_SOURCE EXCERPT_
'''
Public health called crucial for security, locally and globally

When looking at the interplay of health, economic and security crises around the world, it isn’t difficult to recognize themes that vex smaller communities much closer to home.

That was the message of the three speakers at “Global Health & Peacebuilding: Global Influences in our Local Communities,” a wide-ranging discussion held at UWM on Feb. 13.

Providing the global perspective was Alaa Murabit, a Canadian physician and United Nations high-level commissioner on health employment and economic growth. Joining Murabit were Salma Abadin, violence prevention research coordinator with the Milwaukee Homicide Review Commission, and Tatiana Maida, Healthy Choices Department manager at the Sixteenth Street Community Health Centers.

Salma Abadin (from left), Tatiana Maida and Alaa Murabit discussed global and local perspectives on peace, stability, justice and health at a panel discussion held in the American Geographical Society Library. (UWM Photo/Greg Walz-Chojnacki)
Salma Abadin (from left), Tatiana Maida and Alaa Murabit discussed global and local perspectives on peace, stability, justice and health at a panel discussion held in the American Geographical Society Library. (UWM Photo/Greg Walz-Chojnacki)

Murabit used the recent Ebola crisis as an illustration of the complex interplay of health, economics and global security.

“More than 43 governments closed their border to the affected countries as a consequence of the Ebola epidemic, which has led to the decimation of their economies three years in a row,” Murabit said, “and we don’t see it changing over the next six or seven years. That economic decimation has led to more violence internally, more aggression toward the government, less media accountability.
'''
_DATA EXTRACT_
'''
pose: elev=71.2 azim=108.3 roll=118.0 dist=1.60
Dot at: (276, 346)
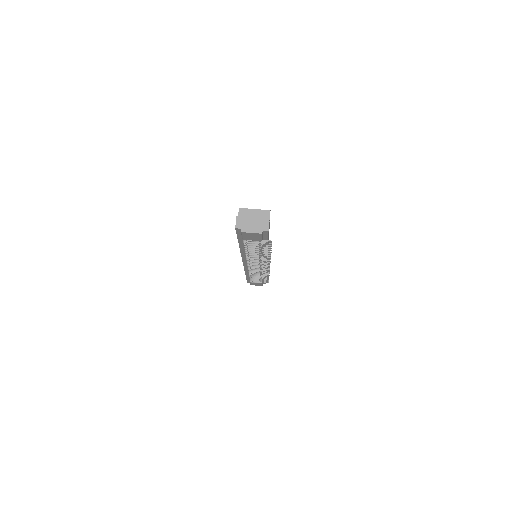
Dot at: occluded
'''
_STATED GOAL_
Using the article on public health and security, say whether each statement agrees with it: (a) The panel discussion took place at UWM on Feb. 13. (b) Tatiana Maida works for the Milwaukee Homicide Review Commission. (c) Murabit said more than 43 governments closed their borders to the affected countries. Give yes or no for each, and quote the words that settle it. The listing comes from a different source than the article.

_WRITTEN RESPONSE_
(a) Yes: "a wide-ranging discussion held at UWM on Feb. 13"
(b) No: "Tatiana Maida, Healthy Choices Department manager at the Sixteenth Street Community Health Centers"
(c) Yes: "More than 43 governments closed their border to the affected countries"